Her family situation is relevant context for understanding a portion of her non-legal writing, which covers Catholic perspectives on family, healthcare, and education policy.
Frequently Asked Questions About Margot Cleveland
What is Margot Cleveland best known for?
Cleveland is best known as the Senior Legal Correspondent at The Federalist, where she covers federal investigations, constitutional law, and political legal proceedings. She also testified before a U.S. Senate subcommittee in March 2026 as an expert witness on the Arctic Frost investigation.
Does Margot Cleveland have a Wikipedia page?
As of June 2026, Margot Cleveland does not have a Wikipedia article.
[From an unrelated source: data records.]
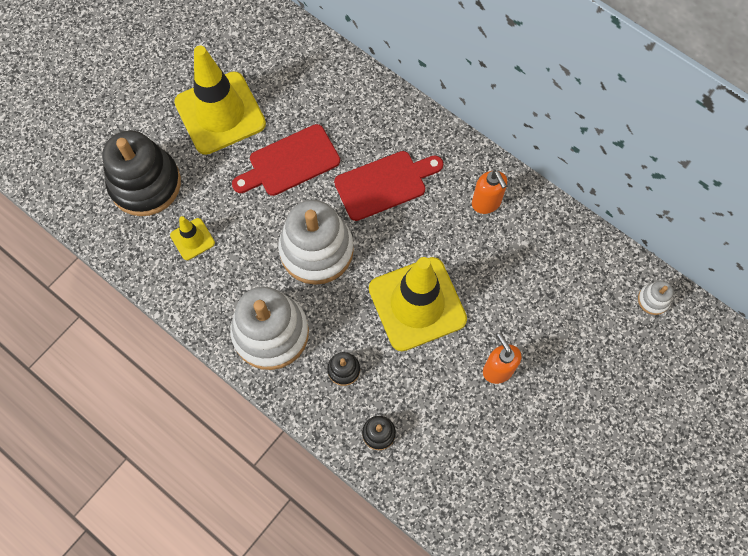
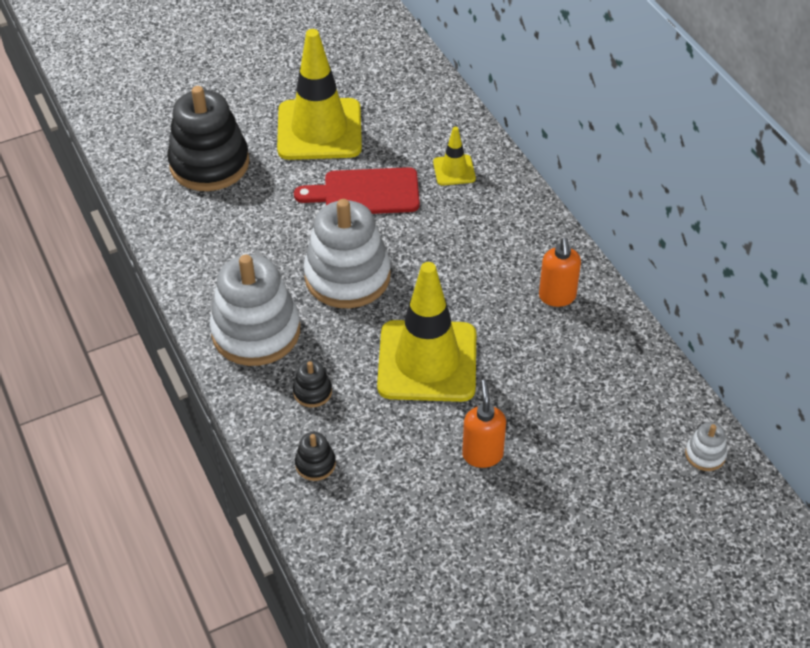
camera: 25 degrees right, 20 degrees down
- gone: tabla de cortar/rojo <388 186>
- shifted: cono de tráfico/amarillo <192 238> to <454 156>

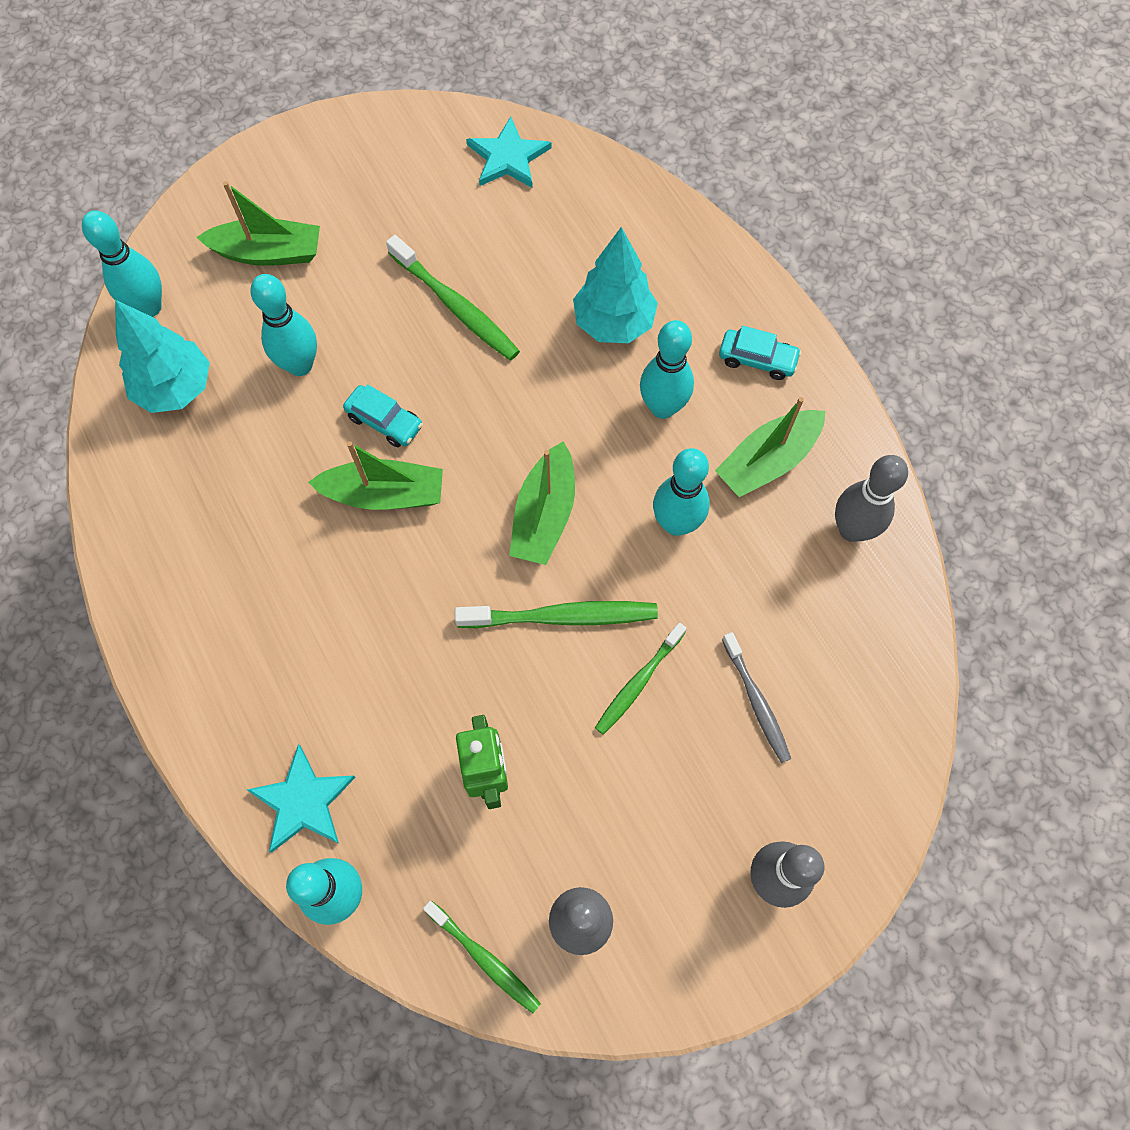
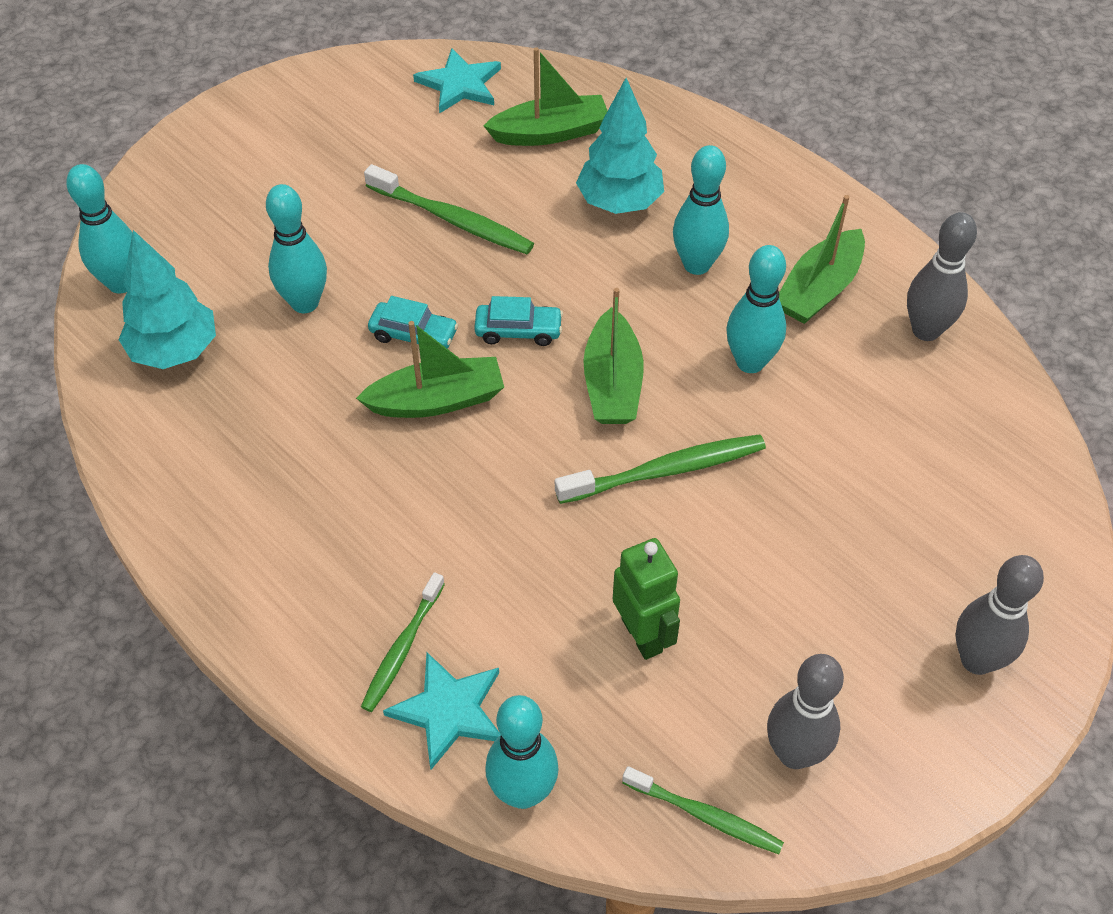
camera: 15 degrees left, 15 degrees down
- gone: cepillo de dientes/gris <756 697>
- shifted: barco/verde <258 223> to <546 96>
- shifted: cepillo de dientes/verde <641 679> to <403 642>
- shifted: coche/turquesa <760 353> to <518 321>

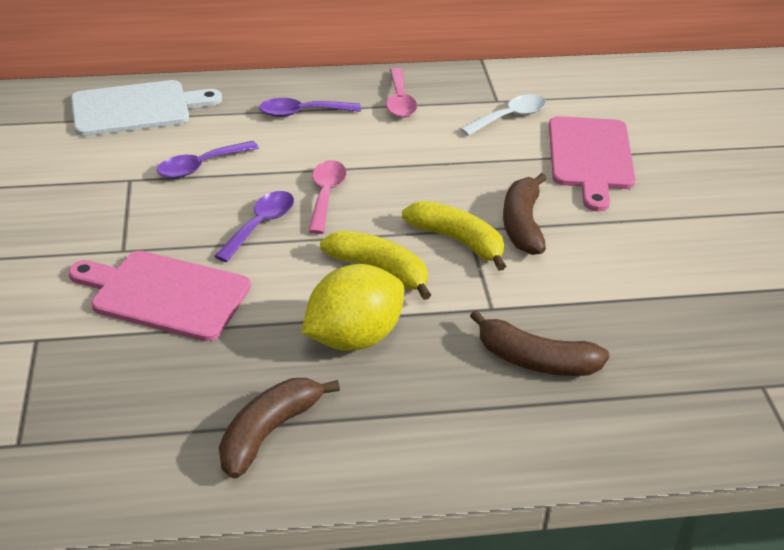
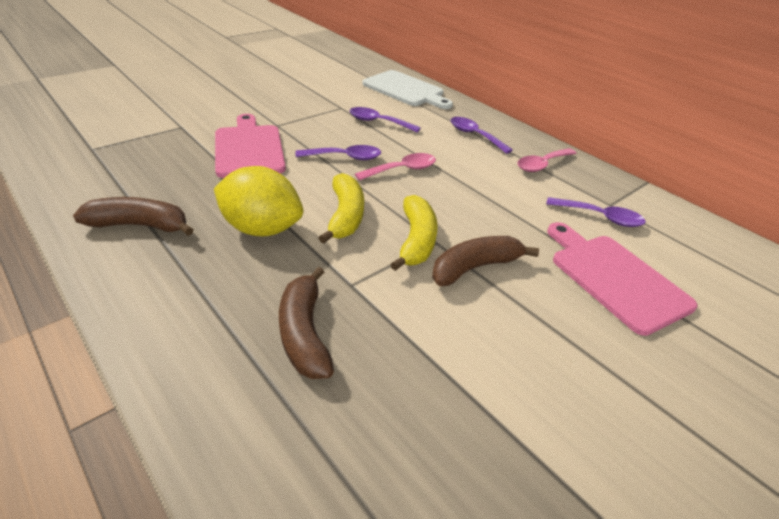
camera: 55 degrees right, 0 degrees up
- repainted: cuchara/blanco <503 115> to cuchara/morado <596 212>
- rotated: tabla de cortar/rosa <592 164> = <622 279> 90 degrees clockwise

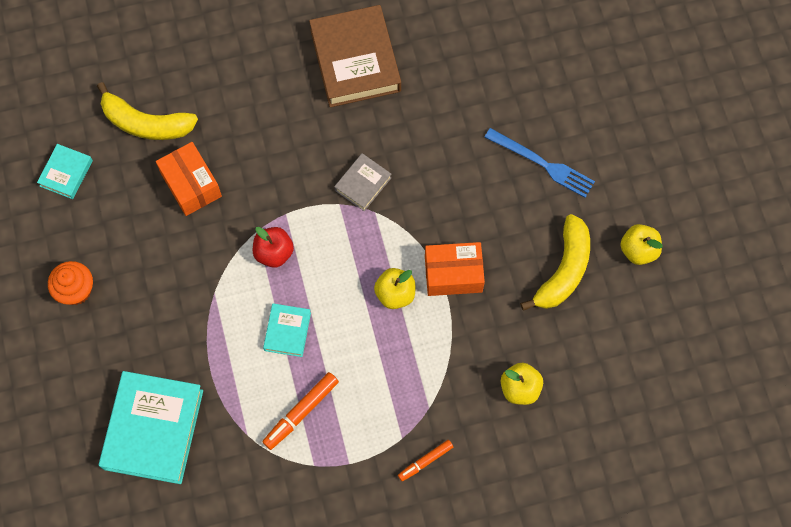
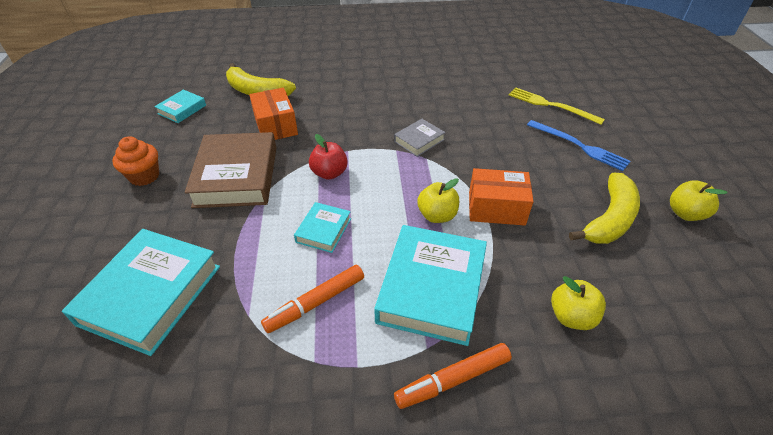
camera: 10 degrees right, 25 degrees down
- new: libro/turquesa <430 285>
- new: tenedor/amarillo <557 106>
- shifted: libro/marrón <355 56> to <230 170>
- scaled: rotulador/naranja <425 460> = <453 376> x1.56

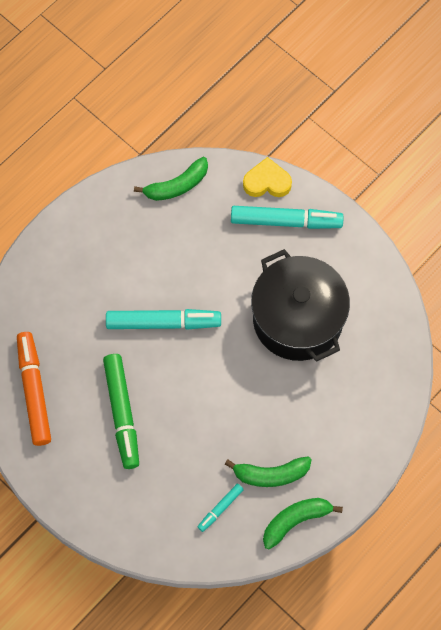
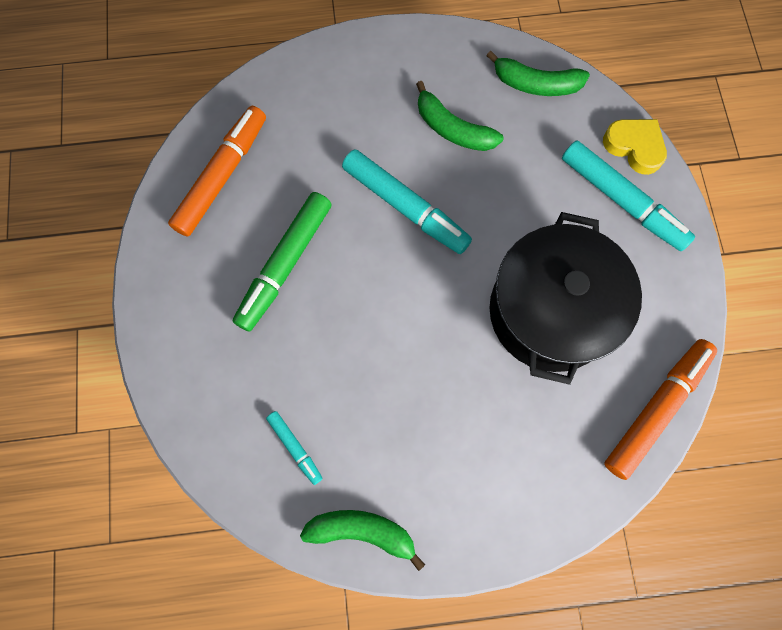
camera: 40 degrees right, 5 degrees up
- new: rotulador/naranja <660 409>
- shifted: plátano/verde <268 472> to <459 116>
- rotated: rotulador/turquesa <221 507> = <294 448> 120 degrees counterclockwise

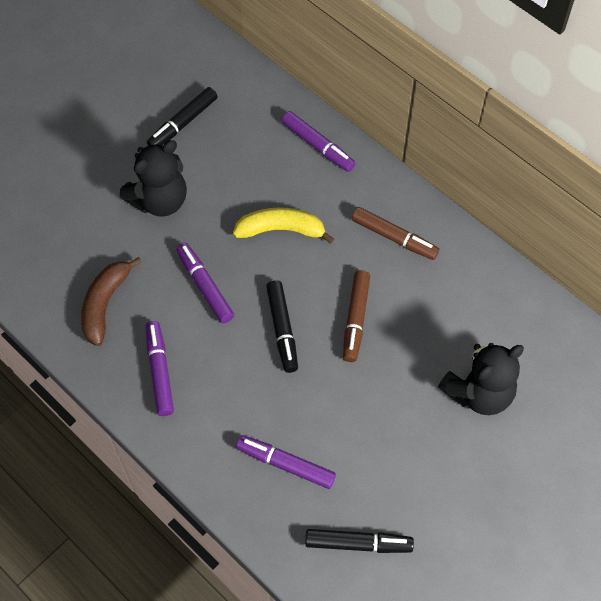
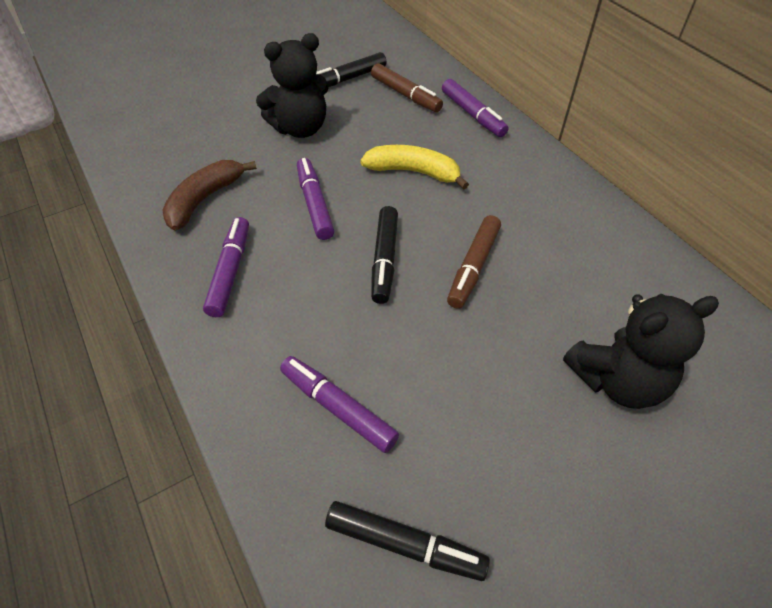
camera: 15 degrees right, 10 degrees down
- shifted: rotulador/marrón <395 233> to <407 87>

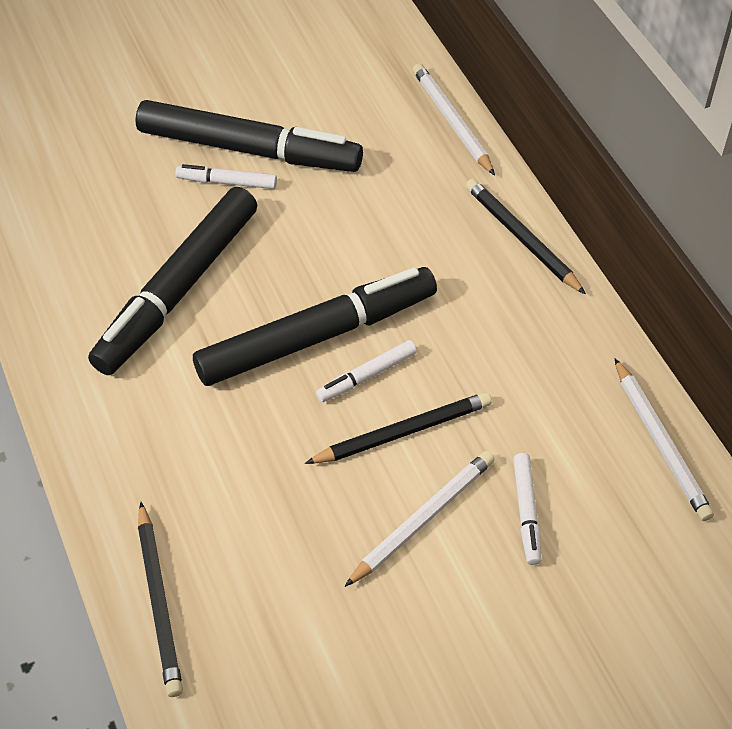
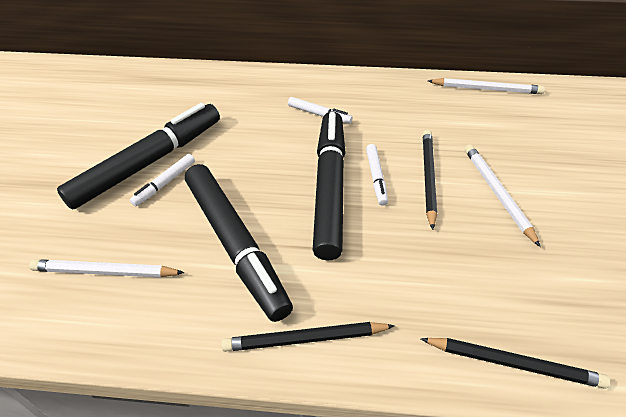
camera: 60 degrees left, 5 degrees down
- shifted: lápiz/blanco <454 119> to <107 268>
- shifted: lápiz/negro <526 236> to <308 337>
- shifted: rotulador/blanco <527 509> to <320 110>

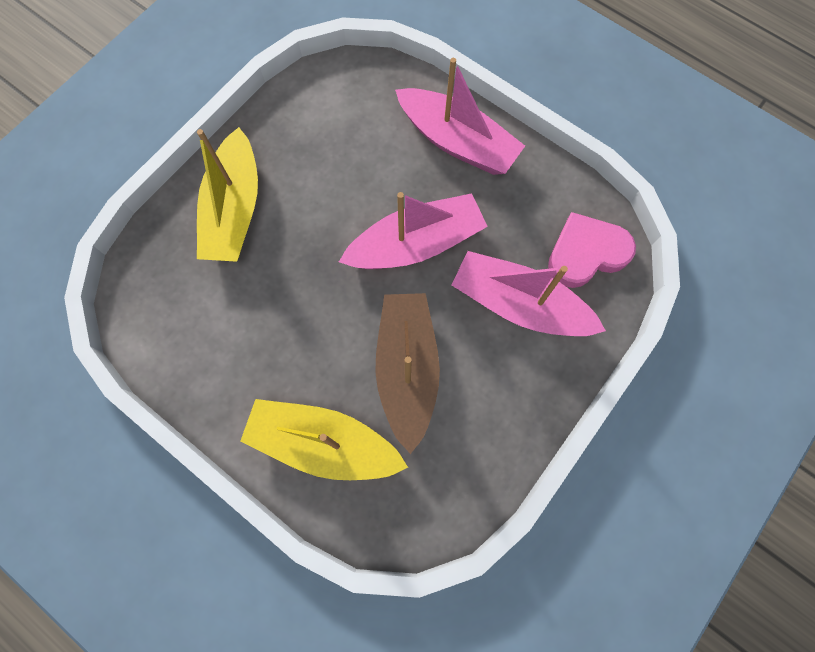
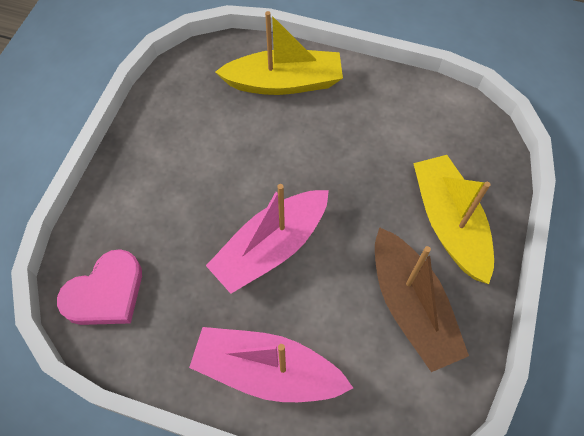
camera: 160 degrees right, 10 degrees down
- gone: barco/rosa <529 293>
- shifted: barco/marrón <407 373> to <422 299>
Searches for “Margot Cleveland Wikipedia” return no result. This biography exists to fill that informational gap with verified, sourced facts about her career and credentials.
What are Margot Cleveland’s legal credentials?
She holds a J.D. from Notre Dame Law School (Hoynes Prize recipient), served approximately 25 years as a permanent law clerk on the U.S. Court of Appeals for the Seventh Circuit, and is a licensed CPA. She also taught law at the University of Notre Dame for over a decade.
What is the NCLA and what is Cleveland’s role there?
The New Civil Liberties Alliance is a nonprofit legal organization that litigates against what it describes as unconstitutional overreach by federal agencies. Cleveland serves as Of Counsel, meaning she provides legal guidance to the organization without being a full-time staff attorney.
What did Margot Cleveland testify about in 2026?
In March 2026, Cleveland testified before the Senate Judiciary Subcommittee as an expert witness in a hearing titled “Arctic Frost: A Modern Watergate.” Her testimony alleged five constitutional violations in Special Counsel Jack Smith’s post-2020 election investigation, including Appointments Clause violations and Speech or Debate Clause infringements via congressional subpoenas.